»»
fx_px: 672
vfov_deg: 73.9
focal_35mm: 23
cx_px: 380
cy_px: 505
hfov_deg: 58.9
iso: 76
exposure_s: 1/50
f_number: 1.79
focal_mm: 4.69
««
»»
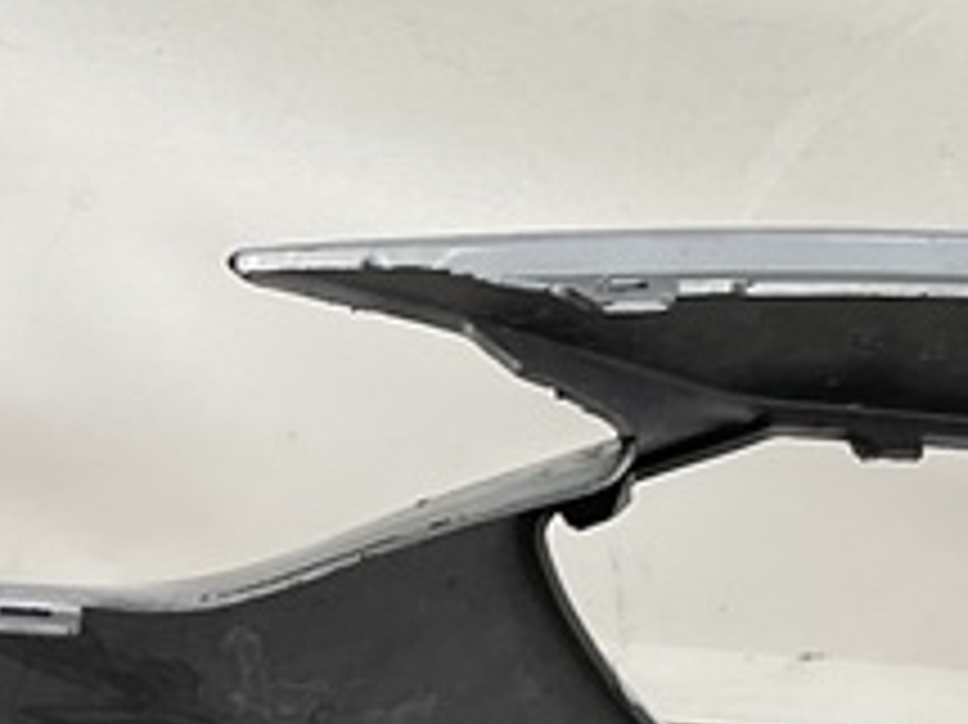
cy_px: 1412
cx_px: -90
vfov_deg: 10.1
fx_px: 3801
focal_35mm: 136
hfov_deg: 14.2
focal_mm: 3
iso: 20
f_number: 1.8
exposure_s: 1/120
««
»»
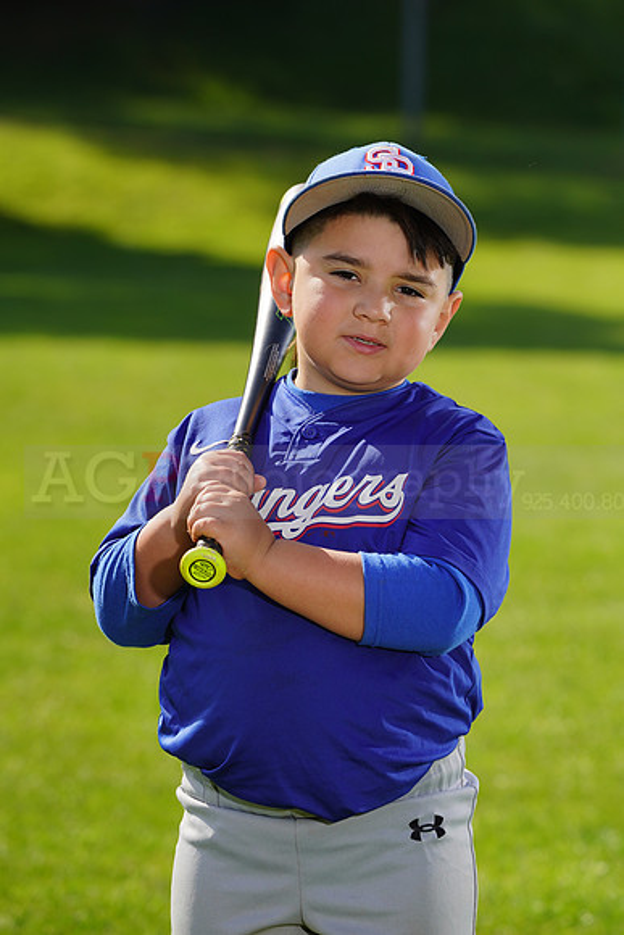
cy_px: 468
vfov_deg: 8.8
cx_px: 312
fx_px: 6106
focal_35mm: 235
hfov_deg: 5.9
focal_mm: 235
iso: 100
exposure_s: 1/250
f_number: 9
««
Reproduce, exactly as they stand in the data above, the lines from the one that holds "focal_35mm: 235" to the one that holds "f_number: 9", inclusive.

focal_35mm: 235
hfov_deg: 5.9
focal_mm: 235
iso: 100
exposure_s: 1/250
f_number: 9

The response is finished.